Wednesday, April 23, 2014

Rainy days and Mondays

What is it about this place that highlights my aloneness in such blatant and uncomfortable ways? I've always considered myself to be a bit of a loner. Though I enjoy the company of friends and family, I highly value my privacy, and need to have a quiet place to retreat to when interactions become overwhelming. A room, an activity, or even just the quiet space in my own mind - time alone has always been essential to my emotional wellbeing. So why is it that here, in this place of beautiful solitude, surrounded by the majesty of nature devoid of humanity, I am so lonely I can hardly cope? What does it say about me that I need my solitude to be punctuated by the neighbor's dog barking, a car driving by, or a housemate puttering in the next room?

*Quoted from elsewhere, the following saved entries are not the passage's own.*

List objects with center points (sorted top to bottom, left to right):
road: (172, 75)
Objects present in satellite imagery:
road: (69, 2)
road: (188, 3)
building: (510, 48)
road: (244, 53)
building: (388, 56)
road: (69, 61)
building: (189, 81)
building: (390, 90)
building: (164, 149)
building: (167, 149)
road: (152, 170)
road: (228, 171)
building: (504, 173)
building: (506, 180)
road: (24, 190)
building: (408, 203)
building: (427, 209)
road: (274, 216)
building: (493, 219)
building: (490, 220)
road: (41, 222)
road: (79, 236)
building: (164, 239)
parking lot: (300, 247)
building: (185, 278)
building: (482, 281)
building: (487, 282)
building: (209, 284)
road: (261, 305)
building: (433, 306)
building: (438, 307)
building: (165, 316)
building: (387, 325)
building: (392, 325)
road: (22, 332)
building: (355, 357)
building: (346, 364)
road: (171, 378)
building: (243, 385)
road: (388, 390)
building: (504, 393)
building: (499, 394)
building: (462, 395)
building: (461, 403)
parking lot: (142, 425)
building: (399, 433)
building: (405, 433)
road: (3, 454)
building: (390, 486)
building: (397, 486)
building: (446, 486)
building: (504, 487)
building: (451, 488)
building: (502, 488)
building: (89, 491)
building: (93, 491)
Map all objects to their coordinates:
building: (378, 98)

The chickens give me some small relief, at least. Their gentle clucking and occasional spats feel like the barely heard chatter of aunts in the kitchen, bickering over the best way to bake a pie. But caring for Junebug increases my feeling of being apart from the world. She is not yet old enough to be a real person with whom real conversation can take place. She is my love, my sweetest love, but as yet is a bundle of needs and cries and tasks to be done. Years from now I hope she and I will sit down for tea and the sharing of our deepest selves, but for now our morning ritual of Cheerios (her) and coffee (me) is less than satisfying on an emotional level.

Where is the balance in a life like this? I can turn on the radio for a human voice, but the voices never ask me about my day, or offer a shoulder when I need to cry. I could call someone, but battery power is as precious as their time, and I hate to waste either on my trifling need for company. I could walk to town, but it is miles away, and Junebug's need for the comfort of home trumps my need to watch the locals tramp through the gas station market, going about their business with not a friendly glance for the blue-haired queer boy in the corner.

Was this part of my homesteading dream? Was it in the package all along, and I studiously ignored it in the hope that I would find a community waiting with open and accepting arms? Where is there to go from here but back to my window, coffee in hand, lips silent, chickens clucking softly in the yard with no idea that I am gazing at them with open envy.